What is lacking in actual conflicts is not the absence of law or lawlessness, but only the absence of an agreement on the facts. And the need for judges and conflict arbitrators, then, is not a need for law-making, but a need for fact-finding and the application of given law to individual cases and specific situations. Put somewhat differently: the deliberations will result in the insight that laws are not to be made but given to be discovered, and that the task of the judge is only and exclusively that of applying given law to established or to be established facts. Assuming then a demand on the part of conflicting parties for specialized judges, arbitrators, and peacemakers, not to make law but to apply given law, to whom will people turn to satisfy this demand? They will not turn to just anyone, because most people do not have the intellectual ability or the character necessary to make for a quality judge, and most people’s words, then, have no authority and little if any chance of being listened to, respected, and enforced. Instead, to settle their conflicts and to have the settlement lastingly recognized and respected by others, they will turn to natural authorities, to members of the natural aristocracy.”

Furthermore, the argument of Rothbard and Hoppe isn’t merely a theoretical construction. An anarchist society just like the one they described existed in Ireland for 1000 years. Rothbard tells the story: “The most remarkable historical example of a society of libertarian law and courts, however, has been neglected by historians until very recently.

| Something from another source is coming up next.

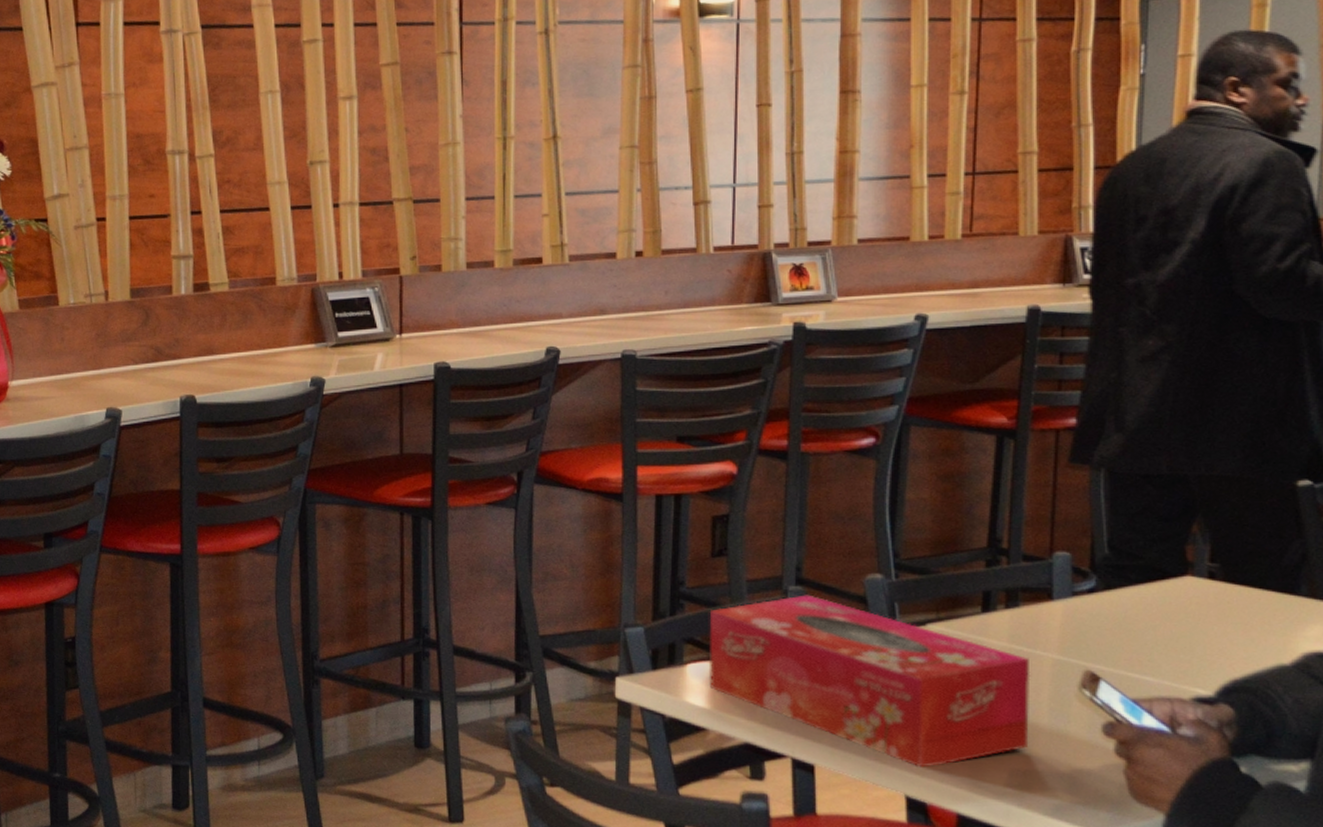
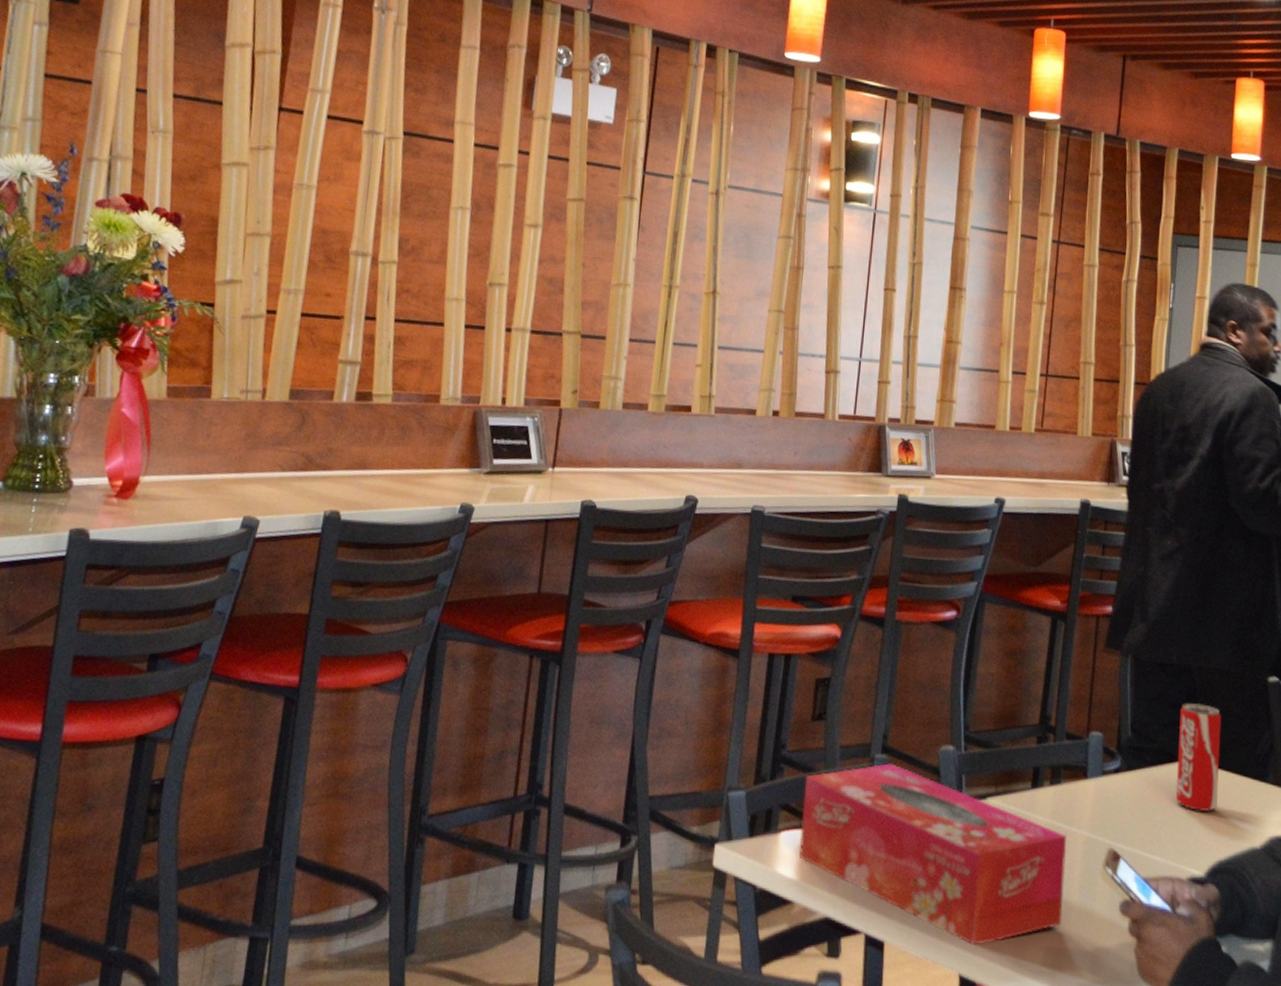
beverage can: none [1171,515,1232,629] -> present [1175,703,1222,811]

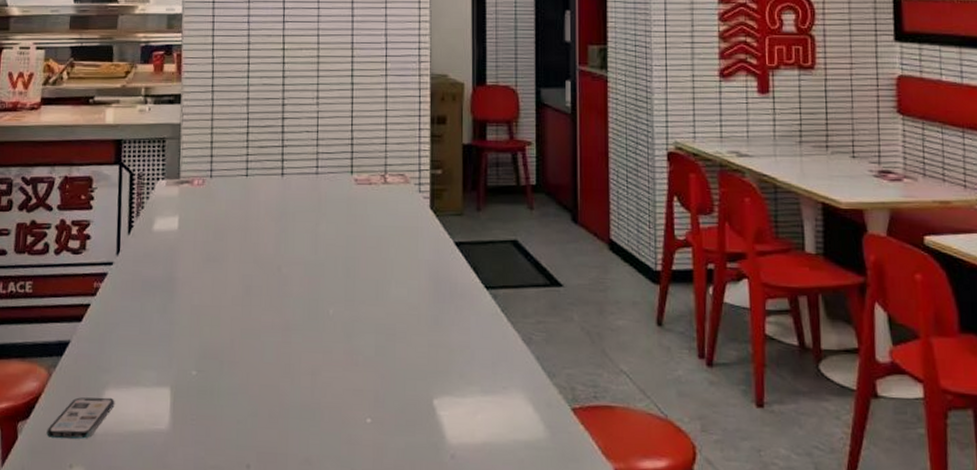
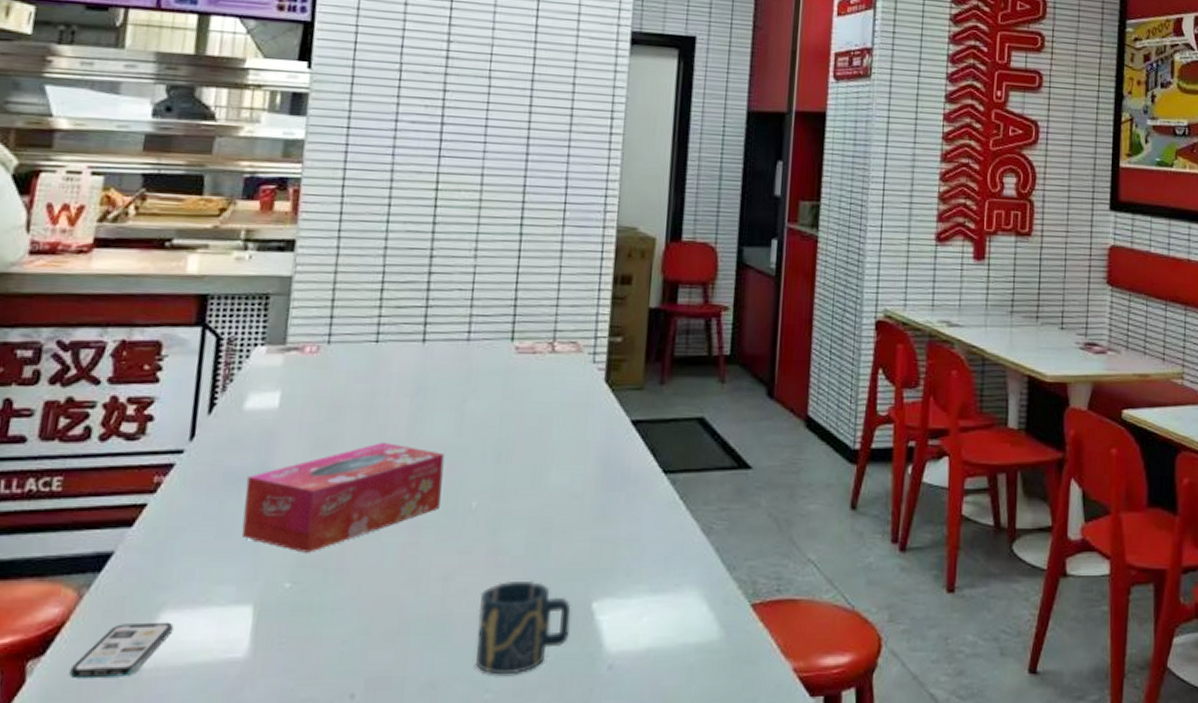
tissue box: none [158,258,305,347] -> present [241,442,445,553]
cup: none [341,377,416,458] -> present [476,580,571,675]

And this was also a society where not only the courts and the law were largely libertarian, but where they operated within a purely state-less and libertarian society. This was ancient Ireland — an Ireland which persisted in this libertarian path for roughly a thousand years until its brutal conquest by England in the seventeenth century. And, in contrast to many similarly functioning primitive tribes (such as the Ibos in West Africa, and many European tribes), preconquest Ireland was not in any sense a ‘primitive’ society: it was a highly complex society that was, for centuries, the most advanced, most scholarly, and most civilized in all of Western Europe.

“How then was justice secured? The basic political unit of ancient Ireland was the tuath. All ‘freemen’ who owned land, all professionals, and all craftsmen, were entitled to become members of a tuath. Each Tuath’s members formed an annual assembly that decided all common policies, declared war or peace on other Tuatha, and elected or deposed their ‘kings.’ An important point is that, in contrast to primitive tribes, no one was stuck or bound to a given tuath, either because of kinship or geographical location. In short, they did not have the modern State with its claim to sovereignty over a given (usually expanding) territorial area, divorced from the landed property rights of its subjects; on the contrary, tuatha were voluntary associations that only comprised the landed properties of its voluntary members. Historically, about 80 to 100 tuatha coexisted at any time throughout Ireland.”

Let’s do everything we can to educate people about the menace of the State!